» Data extracted from a collection
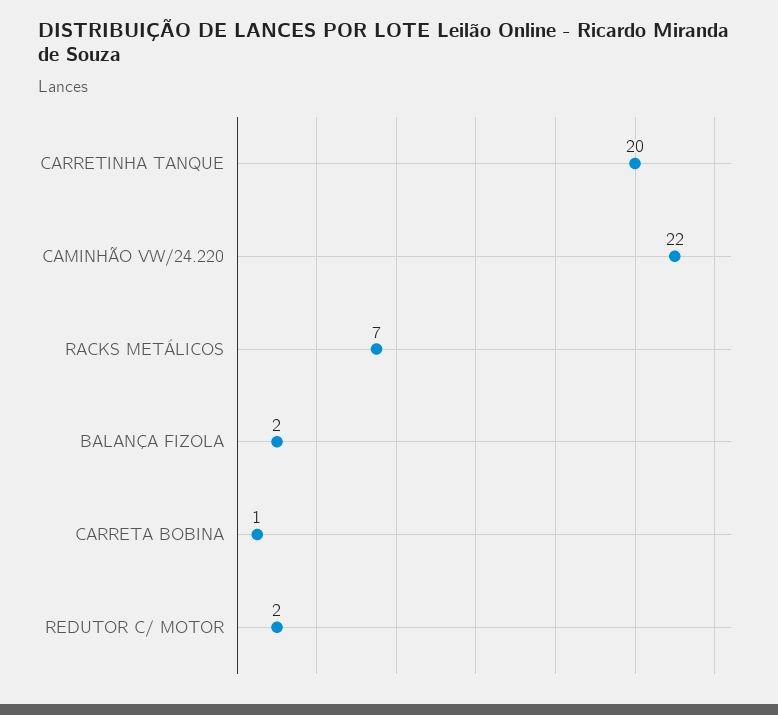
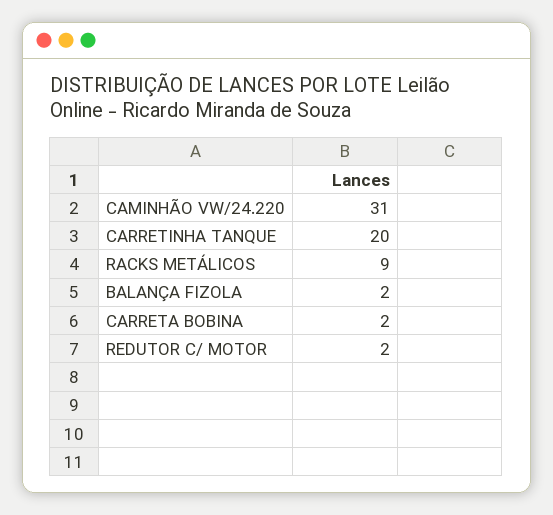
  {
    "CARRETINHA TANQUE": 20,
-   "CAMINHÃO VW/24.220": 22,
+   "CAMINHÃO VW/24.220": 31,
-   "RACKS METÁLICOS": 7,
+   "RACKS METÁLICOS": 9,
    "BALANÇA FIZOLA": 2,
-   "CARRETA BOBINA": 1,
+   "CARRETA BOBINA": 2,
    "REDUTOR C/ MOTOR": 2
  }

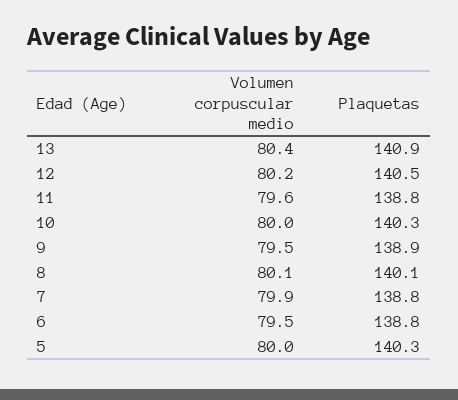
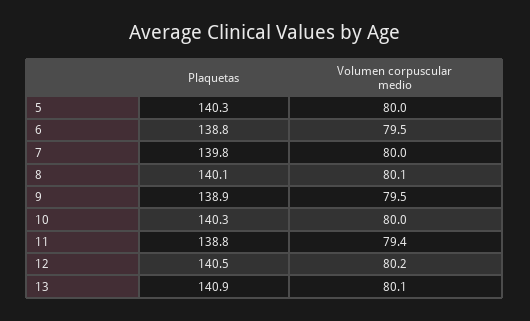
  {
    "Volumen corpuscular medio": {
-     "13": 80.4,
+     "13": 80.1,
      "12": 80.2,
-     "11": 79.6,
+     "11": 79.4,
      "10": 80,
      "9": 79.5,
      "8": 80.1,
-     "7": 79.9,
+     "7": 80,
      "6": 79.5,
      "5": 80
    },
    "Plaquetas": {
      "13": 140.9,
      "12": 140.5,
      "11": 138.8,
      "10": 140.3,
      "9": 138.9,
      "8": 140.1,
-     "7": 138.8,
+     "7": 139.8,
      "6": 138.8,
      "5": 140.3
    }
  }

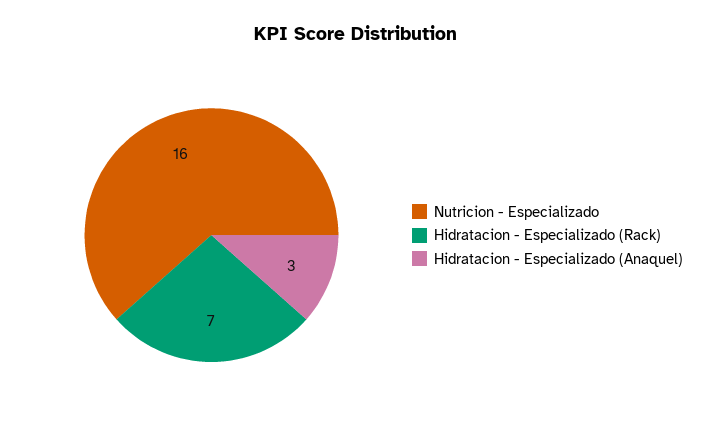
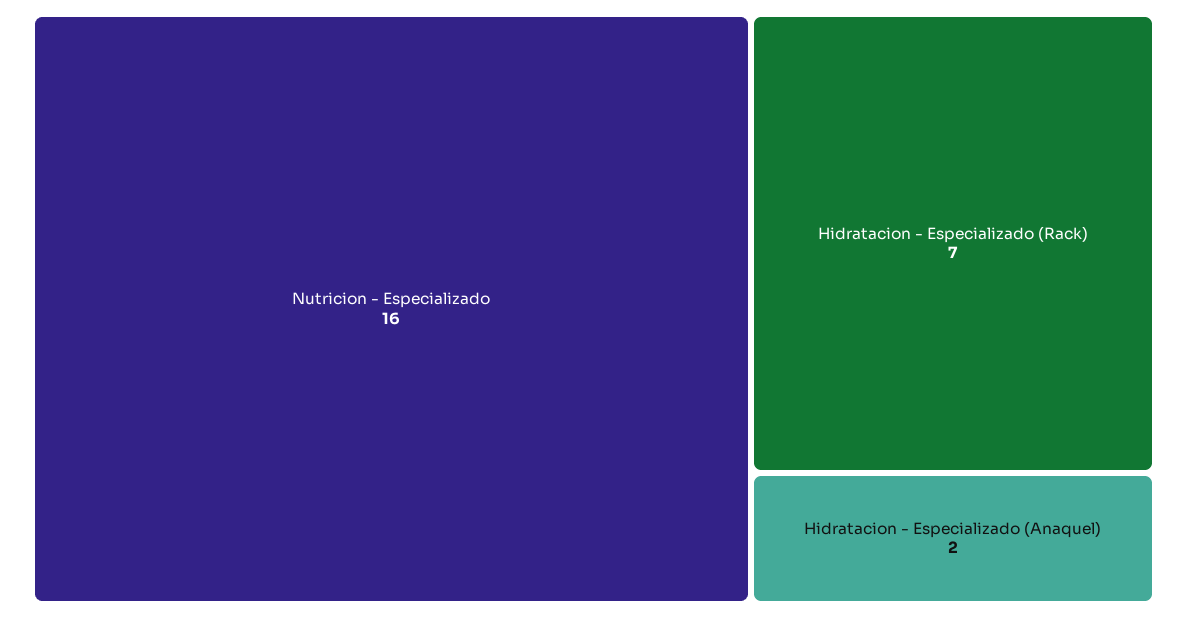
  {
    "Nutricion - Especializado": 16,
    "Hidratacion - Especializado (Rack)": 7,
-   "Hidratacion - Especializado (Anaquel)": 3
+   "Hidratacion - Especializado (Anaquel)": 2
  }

» TASK STATEMENT
Your task is to copy each line of the data above that holds "RACKS".

» COMPLETED EXERCISE
-   "RACKS METÁLICOS": 7,
+   "RACKS METÁLICOS": 9,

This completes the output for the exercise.